*** SUPPLIED TEXT
P.N. Bakshi, J.
1. The applicant was found selling, exposing and storing for sale coloured Barfi in Mela Tigri in premises No. 27, Sector No. 8. The Food Inspector after- serving a notice upon him purchased 650 grams of Barfi for Rs. 3/- from him. A receipt evidencing the purchase was duly obtained from the applicant. The sample was divided into three parts and sealed in clear and dry bottles. One of these sample bottles was sent to the Public Analyst Lucknow for analysis. The report of the Analyst disclosed that the Barfi was deficient in milk fat by 4.4. per cent, and it was coloured with one of the coal tar dyes, namely, Rhodamine B, the use of which was not permitted under the Prevention of Food Adulteration Act. On these allegations the applicant was prosecuted. Both the courts below relied upon the evidence tendered by the prosecution and held the guilt of the accused-applicant established. The trial court convicted the applicant under Section 7 read with Section 16 of the Prevention of Food Adulteration Act and sentenced him to six months rigorous imprisonment and a fine of Rs. 1,500/-. The appellate court confirmed the conviction and sentence. Hence the present revision.
2. At the very outset it may be mentioned that this revision was admitted on the question of sentence only. It is, therefore, not necessary for me to deal with the facts of the case. The findings of fact, which have been recorded concurrently, have not been assailed. I shall, therefore, confine myself to the question of sentence only.
******
*** ROWS
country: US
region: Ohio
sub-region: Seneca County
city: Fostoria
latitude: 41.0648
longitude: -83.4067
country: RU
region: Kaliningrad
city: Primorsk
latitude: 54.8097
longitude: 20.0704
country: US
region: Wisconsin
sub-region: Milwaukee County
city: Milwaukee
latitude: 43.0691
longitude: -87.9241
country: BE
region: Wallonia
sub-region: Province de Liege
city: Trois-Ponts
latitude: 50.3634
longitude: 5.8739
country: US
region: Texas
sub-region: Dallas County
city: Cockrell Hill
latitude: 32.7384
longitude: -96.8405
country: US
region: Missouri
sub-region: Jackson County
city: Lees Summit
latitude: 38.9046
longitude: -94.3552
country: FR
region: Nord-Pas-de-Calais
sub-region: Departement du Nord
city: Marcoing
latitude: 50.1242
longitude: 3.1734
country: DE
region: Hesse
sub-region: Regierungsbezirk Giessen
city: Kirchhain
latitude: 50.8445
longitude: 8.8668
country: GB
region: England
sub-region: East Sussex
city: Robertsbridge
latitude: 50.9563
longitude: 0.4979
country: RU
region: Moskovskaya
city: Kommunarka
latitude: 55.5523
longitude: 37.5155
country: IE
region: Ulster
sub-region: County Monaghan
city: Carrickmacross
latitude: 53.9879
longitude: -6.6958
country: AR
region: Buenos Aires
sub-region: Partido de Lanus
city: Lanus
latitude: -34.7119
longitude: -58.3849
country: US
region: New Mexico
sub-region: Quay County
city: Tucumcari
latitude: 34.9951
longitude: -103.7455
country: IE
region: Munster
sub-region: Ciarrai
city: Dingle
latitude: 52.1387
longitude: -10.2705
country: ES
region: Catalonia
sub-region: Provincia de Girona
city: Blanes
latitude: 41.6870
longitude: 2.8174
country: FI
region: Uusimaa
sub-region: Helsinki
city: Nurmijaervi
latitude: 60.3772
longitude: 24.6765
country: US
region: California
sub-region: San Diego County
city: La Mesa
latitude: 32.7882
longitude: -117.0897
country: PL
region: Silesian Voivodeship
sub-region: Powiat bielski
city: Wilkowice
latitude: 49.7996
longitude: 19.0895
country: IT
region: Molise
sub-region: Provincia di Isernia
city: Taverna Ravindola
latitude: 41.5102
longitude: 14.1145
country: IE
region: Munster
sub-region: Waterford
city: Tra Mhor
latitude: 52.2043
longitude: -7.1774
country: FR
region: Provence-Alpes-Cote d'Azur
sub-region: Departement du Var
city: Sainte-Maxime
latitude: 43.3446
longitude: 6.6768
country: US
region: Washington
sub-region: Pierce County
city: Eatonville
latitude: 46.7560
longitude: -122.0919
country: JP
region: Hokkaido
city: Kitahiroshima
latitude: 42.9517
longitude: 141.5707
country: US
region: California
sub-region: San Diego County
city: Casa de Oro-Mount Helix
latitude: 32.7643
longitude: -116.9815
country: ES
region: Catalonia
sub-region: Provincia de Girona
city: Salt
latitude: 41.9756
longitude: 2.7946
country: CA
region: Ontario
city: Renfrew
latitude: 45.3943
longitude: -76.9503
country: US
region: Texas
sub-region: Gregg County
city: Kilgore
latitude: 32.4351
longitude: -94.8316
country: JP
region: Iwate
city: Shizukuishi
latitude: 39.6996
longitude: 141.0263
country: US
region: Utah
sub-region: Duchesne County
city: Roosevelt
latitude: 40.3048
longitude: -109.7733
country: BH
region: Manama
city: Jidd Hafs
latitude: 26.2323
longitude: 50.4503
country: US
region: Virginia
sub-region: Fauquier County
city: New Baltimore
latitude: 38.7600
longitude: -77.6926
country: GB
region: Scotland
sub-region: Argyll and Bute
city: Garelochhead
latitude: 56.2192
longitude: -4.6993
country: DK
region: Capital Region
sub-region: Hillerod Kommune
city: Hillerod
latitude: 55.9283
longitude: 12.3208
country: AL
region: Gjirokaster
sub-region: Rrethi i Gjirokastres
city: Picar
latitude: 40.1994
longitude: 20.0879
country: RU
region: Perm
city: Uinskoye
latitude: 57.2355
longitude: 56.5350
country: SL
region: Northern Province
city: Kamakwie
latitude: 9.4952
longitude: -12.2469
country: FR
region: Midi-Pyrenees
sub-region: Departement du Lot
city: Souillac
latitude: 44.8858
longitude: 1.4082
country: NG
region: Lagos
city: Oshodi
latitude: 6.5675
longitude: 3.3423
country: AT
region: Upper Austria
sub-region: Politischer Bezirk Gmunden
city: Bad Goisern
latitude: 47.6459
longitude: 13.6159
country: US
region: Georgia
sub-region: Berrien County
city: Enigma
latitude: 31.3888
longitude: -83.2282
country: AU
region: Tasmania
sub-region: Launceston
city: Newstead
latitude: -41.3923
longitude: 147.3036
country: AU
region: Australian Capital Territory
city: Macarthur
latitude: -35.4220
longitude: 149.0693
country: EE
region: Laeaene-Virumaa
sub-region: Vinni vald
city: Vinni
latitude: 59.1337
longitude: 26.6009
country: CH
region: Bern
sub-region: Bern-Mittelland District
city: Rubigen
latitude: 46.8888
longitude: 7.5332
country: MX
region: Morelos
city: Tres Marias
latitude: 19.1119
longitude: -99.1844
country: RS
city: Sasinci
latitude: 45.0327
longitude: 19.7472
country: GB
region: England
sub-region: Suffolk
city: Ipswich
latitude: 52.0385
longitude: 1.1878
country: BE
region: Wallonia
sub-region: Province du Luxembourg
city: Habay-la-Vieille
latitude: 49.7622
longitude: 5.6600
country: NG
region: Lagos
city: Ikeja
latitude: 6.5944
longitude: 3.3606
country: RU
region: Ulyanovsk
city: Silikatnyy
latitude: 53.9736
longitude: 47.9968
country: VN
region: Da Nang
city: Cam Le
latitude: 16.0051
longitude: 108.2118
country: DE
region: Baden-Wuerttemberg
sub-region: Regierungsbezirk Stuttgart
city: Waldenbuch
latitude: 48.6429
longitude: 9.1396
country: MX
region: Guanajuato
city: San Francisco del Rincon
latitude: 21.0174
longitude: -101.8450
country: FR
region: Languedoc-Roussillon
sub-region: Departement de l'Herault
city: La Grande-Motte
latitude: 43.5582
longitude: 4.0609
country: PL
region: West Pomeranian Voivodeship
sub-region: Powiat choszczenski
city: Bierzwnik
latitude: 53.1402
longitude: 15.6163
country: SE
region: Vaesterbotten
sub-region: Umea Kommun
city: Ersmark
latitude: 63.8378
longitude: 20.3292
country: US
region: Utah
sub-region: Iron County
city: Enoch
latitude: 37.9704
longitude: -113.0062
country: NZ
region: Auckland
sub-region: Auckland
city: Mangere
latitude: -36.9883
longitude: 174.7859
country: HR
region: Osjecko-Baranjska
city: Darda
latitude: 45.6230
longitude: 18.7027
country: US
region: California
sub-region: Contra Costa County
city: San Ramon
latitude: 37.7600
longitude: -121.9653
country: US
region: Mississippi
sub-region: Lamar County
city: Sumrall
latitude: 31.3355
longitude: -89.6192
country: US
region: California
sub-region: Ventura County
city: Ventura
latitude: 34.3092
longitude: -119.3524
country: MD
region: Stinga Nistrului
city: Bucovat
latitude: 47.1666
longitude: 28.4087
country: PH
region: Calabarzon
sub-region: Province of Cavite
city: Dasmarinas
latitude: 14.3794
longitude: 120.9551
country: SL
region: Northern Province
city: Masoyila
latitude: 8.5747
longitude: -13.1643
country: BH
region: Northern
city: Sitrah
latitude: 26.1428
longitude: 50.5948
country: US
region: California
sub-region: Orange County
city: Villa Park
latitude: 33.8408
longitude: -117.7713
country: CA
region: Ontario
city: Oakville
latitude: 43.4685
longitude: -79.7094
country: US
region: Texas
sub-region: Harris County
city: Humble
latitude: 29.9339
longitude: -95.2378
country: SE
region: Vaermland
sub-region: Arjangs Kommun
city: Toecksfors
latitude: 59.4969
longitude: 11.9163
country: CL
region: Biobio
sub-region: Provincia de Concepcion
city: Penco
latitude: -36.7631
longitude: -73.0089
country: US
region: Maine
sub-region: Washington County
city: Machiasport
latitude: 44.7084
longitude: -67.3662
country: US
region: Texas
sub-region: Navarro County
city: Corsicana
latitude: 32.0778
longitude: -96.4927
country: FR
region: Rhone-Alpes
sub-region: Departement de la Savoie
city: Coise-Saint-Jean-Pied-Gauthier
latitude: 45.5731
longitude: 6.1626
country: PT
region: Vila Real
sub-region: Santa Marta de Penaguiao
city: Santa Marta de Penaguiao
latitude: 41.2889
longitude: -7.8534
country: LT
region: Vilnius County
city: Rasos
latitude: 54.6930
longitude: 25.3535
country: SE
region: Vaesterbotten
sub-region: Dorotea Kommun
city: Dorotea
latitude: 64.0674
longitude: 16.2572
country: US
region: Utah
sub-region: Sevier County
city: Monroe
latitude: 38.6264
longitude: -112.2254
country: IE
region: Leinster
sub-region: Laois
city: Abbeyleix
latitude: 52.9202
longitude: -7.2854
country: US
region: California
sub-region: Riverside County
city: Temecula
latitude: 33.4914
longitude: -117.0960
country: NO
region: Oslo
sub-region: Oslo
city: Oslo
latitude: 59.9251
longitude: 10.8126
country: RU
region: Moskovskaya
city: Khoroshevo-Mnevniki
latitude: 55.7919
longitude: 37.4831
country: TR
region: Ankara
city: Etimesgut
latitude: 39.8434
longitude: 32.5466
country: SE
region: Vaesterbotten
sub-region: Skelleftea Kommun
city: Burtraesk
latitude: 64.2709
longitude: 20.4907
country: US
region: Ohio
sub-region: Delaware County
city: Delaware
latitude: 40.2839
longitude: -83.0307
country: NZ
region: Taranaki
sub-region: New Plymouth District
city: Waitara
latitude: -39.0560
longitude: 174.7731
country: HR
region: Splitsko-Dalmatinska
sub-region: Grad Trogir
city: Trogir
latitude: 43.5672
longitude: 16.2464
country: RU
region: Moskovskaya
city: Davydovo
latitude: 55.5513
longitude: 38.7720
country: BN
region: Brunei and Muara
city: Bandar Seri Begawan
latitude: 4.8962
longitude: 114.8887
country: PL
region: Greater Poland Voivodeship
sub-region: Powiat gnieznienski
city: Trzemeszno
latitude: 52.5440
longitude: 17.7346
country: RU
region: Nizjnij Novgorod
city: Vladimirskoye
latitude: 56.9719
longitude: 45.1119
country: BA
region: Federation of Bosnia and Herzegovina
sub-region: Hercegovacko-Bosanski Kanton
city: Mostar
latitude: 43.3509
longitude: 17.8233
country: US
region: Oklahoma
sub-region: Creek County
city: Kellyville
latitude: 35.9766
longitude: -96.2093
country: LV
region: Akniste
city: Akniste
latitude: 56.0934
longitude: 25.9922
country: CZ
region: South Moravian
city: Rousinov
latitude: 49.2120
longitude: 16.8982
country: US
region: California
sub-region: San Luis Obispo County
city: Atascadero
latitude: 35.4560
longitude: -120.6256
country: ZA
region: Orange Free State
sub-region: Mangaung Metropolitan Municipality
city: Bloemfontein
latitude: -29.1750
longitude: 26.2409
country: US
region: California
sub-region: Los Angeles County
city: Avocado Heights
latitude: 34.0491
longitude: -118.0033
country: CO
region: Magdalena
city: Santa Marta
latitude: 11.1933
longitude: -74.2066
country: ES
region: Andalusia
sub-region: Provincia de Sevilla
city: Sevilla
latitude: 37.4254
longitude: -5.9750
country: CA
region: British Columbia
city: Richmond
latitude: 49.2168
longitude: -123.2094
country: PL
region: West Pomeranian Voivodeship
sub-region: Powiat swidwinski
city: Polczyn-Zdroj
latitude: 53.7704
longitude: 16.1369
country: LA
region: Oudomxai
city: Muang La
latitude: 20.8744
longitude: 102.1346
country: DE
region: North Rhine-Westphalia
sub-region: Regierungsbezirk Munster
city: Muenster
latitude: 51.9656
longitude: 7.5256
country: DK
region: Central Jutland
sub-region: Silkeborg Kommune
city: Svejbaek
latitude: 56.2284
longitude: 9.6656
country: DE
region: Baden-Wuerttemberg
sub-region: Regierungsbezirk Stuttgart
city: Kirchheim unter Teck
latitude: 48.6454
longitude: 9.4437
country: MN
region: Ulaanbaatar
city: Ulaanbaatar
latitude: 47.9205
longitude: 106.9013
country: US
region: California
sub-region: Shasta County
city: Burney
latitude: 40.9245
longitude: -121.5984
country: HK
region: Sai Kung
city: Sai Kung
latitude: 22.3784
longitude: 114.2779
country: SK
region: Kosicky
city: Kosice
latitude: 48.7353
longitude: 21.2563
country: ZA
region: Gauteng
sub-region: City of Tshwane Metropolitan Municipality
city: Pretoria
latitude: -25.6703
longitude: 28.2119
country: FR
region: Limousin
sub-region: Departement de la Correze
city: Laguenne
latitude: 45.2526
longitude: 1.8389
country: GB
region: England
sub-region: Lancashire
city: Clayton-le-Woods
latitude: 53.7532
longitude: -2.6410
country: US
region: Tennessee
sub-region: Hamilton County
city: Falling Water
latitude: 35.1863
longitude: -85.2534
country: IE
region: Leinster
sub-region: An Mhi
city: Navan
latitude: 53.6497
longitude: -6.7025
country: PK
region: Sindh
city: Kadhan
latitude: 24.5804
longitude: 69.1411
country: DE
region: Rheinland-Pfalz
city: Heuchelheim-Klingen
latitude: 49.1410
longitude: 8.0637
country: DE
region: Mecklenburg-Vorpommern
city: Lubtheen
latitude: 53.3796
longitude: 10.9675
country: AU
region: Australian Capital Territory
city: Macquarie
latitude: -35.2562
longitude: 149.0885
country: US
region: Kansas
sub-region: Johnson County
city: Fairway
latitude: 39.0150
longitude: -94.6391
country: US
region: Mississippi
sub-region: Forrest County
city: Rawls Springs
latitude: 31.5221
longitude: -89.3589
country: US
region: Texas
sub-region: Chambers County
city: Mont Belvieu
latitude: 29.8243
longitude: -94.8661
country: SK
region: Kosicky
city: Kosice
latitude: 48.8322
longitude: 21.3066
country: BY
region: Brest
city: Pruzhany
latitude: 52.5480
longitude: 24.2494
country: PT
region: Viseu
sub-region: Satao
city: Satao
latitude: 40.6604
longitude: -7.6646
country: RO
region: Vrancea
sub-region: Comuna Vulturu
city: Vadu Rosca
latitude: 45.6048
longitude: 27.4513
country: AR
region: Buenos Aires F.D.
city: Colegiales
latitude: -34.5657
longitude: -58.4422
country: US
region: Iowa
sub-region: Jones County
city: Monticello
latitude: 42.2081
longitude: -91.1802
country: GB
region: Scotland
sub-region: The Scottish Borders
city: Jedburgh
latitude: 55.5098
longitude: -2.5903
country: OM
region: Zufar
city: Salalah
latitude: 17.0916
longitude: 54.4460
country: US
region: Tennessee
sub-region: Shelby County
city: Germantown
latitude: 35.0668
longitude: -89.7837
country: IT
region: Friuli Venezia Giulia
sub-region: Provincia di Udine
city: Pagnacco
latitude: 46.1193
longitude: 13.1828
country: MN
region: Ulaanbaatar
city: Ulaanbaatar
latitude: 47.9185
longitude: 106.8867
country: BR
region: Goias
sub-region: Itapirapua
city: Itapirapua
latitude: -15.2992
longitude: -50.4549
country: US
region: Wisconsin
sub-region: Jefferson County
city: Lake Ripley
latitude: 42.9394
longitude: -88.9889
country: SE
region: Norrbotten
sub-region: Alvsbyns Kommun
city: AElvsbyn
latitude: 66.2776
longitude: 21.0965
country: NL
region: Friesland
******
* _TASK INSTRUCTIONS_:
A - Condense the paragraph of the food adulteration judgment beginning "The applicant was found selling" into a short bulleted list that keeps its main facts.
B - Proceed with the food adulteration judgment, starting after its final sentence.

* _ANSWERS IN ORDER_:
A -
- The applicant was found selling, exposing and storing coloured Barfi for sale in premises No. 27, Sector No. 8, Mela Tigri.
- After serving notice, the Food Inspector bought 650 grams of Barfi for Rs. 3/- and obtained a receipt from the applicant.
- The sample was divided into three sealed bottles, and one of them was sent to the Public Analyst, Lucknow.
- The Analyst reported that the Barfi was 4.4 per cent deficient in milk fat and was coloured with Rhodamine B, a coal tar dye not permitted under the Prevention of Food Adulteration Act.
- Both lower courts accepted the prosecution evidence and held the applicant guilty.
- The trial court convicted the applicant under Section 7 read with Section 16 of the Act and imposed six months' rigorous imprisonment and a fine of Rs. 1,500/-.
- The appellate court upheld the conviction and sentence, which led to this revision.

B -
3. Learned Counsel for the applicant has submitted that this is a fit case in which the provisions of the First Offenders Probation Act should be applied. He has submitted that the applicant is a petty hawker, who had sold the Barfi in the Mela. There is nothing on the record to indicate that the Barfi sold was of a very large quantity. This is the first offence committed by the applicant. On these grounds he submits that a lenient sentence is called for and the provisions of the aforesaid Act should be applied.
4. Counsel for the State, on the other hand, has brought to my notice a decision of a Division Bench of this Court, Criminal Reference No. 440 of 1967 connected with Criminal Revision No. 1990 of 1967 (All), Raghubir v. State decided by this Court on 2nd April, 1969. Relying upon this decision the State Counsel submits that the facts of the present case do not attract the application of the proviso to Section 16 of the Prevention of Food Adulteration Act. I shall now analyse the respective submissions of the parties. The relevant portion of Section 16 of the Act runs as follows:
16 (1) if any person-
(a) Whether by himself or by any other person on his behalf imports into India or manufactures for sale, or stores, sells or distributes any article of food-
(i) which is adulterated or misbranded or the sale of which is prohibited by the Food (Health) authority in the interests of public health;
(ii) other than an article of food referred to in Sub-clause (i) in contravention of any of the provisions of this Act or of any rule made thereunder...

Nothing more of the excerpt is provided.